• [JOBS]
(1) In the passage about Sue, who did Robert move on to after Sue ended things with him?
(2) Please translate this sentence from the passage about Sue into Spanish: "Sue seems to want you to be her alpha-male: an equal partner in this marriage."

• [SOURCE]
----
Sue has hinted over the past several years that you can come back to her anytime, by telling her you want to end the beta-desires. Sue has just about reached the end of her rope. With Robert, Sue had a very serious affair going, but never let you see or know who Robert was, or how much sex with him affected her. He was apparently very good at it, and had a large cock and knew how to use it. Sue ended it, without alot of emotion left, and Robert moved on to a permanent and available lady friend.

Sue found Paul and has tried several tacts with you. She has threatened to have more sex with her lover, she has threatened to cut you off entirely, she has threatened to give you very few and far between "mercy fucks" and a year ago caused quite a rift after the ski trip by ignoring you to go have sex with Paul. Then she changed after your near meltdown, to try and include you more. That seems to have been to try and let you know, and witness, all that was going on, and possibly bring out some jealousy, or basic need. However, you seem to have interpreted it as Sue wanted to share her relationship with Paul, with you.

Sue doesn't appear to want that. She married an alpha male, and now that she has experienced many different men, and has the confidence and maturity to know what she likes and doesn't like about the men and sex, she is about to give you an ultimatum. Sue seems to want you to be her alpha-male: an equal partner in this marriage. You have that choice. If you take back that alpha male role, she will let you have sex with her bare, and then you two may negotiate if she continues with a lover, although she has made it known that she wants one for at least the next several years.

However, if you want to remain the beta, and continue to "deny" yourself bare sex with Sue by using a condom, know that Sue has told you condoms don't do much for her, as she may orgasm mildly, but to really have a good orgasm, she has to feel you bare, and she has to feel you come inside her bare pussy. If you choose this path, Sue has the signal that you truly want her to look to Paul for all of her sexual needs. Just remember that sexual needs are more than just sexual intercourse. Sue will mature those emotions she and Paul have already started to develop. Sue will feel more and more drawn to Paul for emotional support, until you will become just a roommate, and Sue will go to Paul for the significant issues that require soothing, cuddling, and lead over and over to sexual release and satisfaction.

Sue will then have no need, or desire, for sex with you and condoms, and it will truly diminish until there won't even be an offer for a "mercy fuck", as sex with Sue will be irrelevant. The closeness you talk about with Sue comes to us by your thread, and maybe "rose-colored glasses" as you two mature. Sue appears to be a mature lady to still desires alot of sex. You must decide whether you will be the one to supply that love and sex, or step back and reliquish that role to Paul.
----
• [PROVIDED DATA]
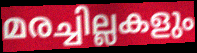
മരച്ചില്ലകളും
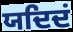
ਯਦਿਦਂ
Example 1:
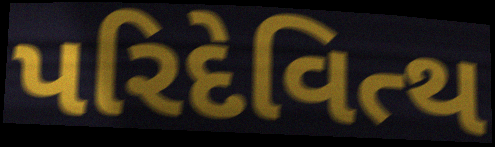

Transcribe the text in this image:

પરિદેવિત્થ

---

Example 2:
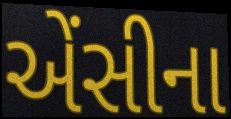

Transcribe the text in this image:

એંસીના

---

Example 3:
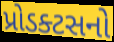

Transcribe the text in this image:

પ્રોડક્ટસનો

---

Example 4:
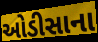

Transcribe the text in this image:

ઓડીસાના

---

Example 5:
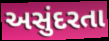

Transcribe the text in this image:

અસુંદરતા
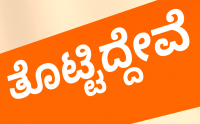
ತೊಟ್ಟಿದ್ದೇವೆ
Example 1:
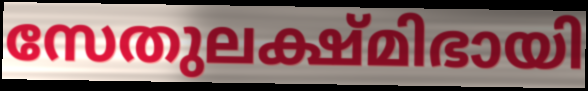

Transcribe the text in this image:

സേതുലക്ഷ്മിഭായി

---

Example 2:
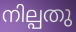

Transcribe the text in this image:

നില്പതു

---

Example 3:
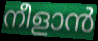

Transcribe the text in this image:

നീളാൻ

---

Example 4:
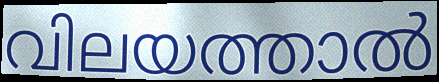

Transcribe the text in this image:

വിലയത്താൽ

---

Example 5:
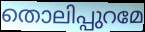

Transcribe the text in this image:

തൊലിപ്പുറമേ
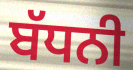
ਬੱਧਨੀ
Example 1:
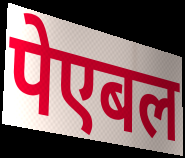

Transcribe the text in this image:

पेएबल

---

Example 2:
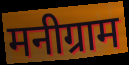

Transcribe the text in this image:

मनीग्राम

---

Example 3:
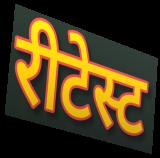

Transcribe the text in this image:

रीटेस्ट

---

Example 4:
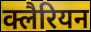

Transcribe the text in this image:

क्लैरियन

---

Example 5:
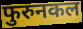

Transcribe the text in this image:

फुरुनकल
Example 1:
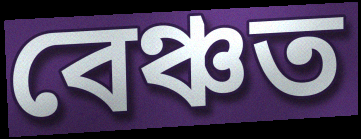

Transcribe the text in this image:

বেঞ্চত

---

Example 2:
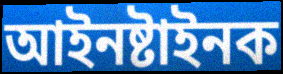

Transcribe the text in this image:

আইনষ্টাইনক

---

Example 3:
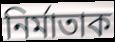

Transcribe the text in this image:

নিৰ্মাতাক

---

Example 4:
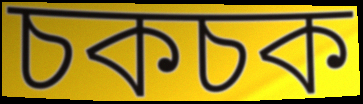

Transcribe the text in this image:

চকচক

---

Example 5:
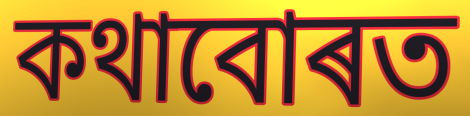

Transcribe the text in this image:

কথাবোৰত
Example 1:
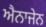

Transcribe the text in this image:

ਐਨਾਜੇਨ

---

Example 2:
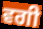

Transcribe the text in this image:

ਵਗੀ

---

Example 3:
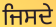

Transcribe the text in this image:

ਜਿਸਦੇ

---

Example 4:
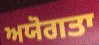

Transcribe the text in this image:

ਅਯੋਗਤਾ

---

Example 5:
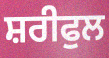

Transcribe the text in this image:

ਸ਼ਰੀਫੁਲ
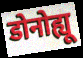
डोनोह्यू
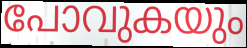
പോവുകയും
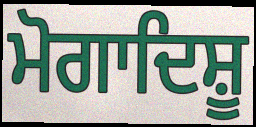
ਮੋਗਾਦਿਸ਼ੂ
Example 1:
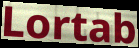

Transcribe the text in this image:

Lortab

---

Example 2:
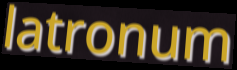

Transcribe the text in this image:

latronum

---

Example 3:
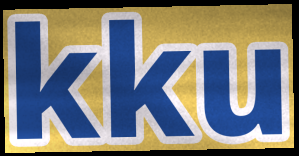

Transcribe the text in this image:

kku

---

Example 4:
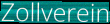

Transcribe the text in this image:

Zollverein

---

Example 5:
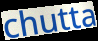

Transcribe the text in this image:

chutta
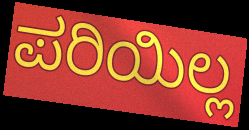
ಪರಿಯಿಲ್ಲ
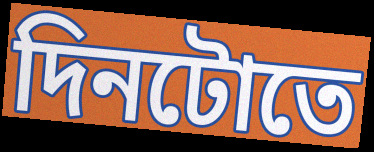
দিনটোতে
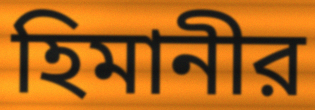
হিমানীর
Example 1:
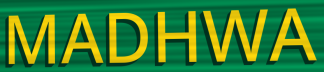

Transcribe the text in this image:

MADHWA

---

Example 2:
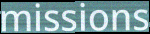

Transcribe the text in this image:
----
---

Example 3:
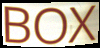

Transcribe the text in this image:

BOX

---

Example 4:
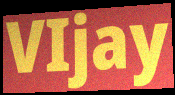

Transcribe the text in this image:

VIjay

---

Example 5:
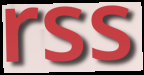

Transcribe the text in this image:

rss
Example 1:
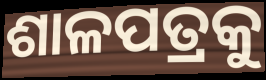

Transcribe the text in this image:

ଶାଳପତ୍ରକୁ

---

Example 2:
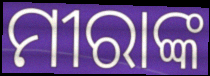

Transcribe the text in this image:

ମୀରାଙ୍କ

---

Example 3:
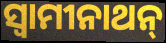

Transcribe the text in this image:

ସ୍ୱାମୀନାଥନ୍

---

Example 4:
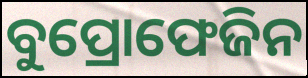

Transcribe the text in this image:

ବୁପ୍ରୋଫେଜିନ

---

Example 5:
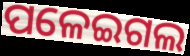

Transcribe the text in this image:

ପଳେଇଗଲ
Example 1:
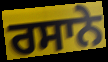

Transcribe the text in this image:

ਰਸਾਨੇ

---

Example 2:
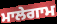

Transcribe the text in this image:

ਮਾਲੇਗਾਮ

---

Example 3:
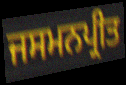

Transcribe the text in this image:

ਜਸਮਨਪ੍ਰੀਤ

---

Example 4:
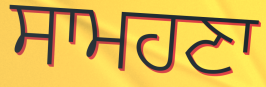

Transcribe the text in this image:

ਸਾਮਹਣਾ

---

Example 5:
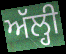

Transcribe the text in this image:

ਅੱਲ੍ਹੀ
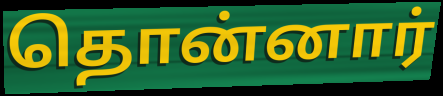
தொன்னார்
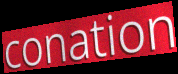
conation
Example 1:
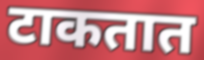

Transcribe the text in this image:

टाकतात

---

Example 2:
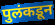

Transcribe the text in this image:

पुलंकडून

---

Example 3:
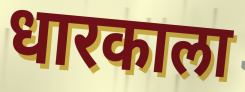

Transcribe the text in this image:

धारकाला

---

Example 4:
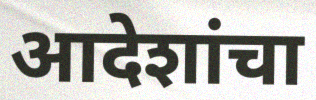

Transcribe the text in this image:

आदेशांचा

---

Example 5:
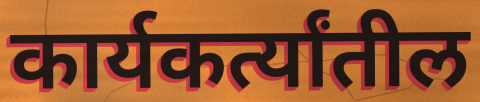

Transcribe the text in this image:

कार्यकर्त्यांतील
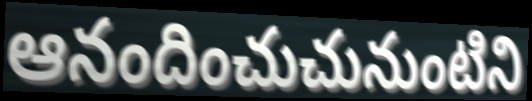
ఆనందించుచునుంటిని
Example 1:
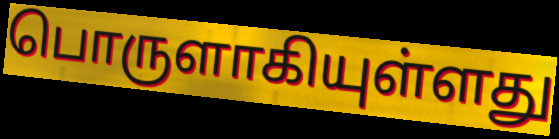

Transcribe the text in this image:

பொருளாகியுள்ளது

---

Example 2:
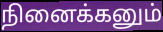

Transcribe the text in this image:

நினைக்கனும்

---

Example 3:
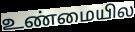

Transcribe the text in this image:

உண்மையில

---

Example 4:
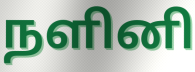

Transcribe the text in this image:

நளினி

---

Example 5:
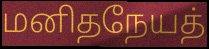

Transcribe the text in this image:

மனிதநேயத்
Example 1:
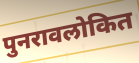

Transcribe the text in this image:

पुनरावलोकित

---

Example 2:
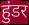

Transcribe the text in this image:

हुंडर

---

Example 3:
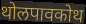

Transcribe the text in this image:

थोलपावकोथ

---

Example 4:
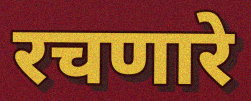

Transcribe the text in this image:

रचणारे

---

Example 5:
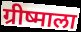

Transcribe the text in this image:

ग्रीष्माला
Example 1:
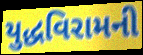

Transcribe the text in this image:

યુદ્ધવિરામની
----
• [SOLUTIONS BY TASK]
(1) A permanent and available lady friend.

(2) Sue parece querer que seas su macho alfa: un compañero en igualdad de condiciones en este matrimonio.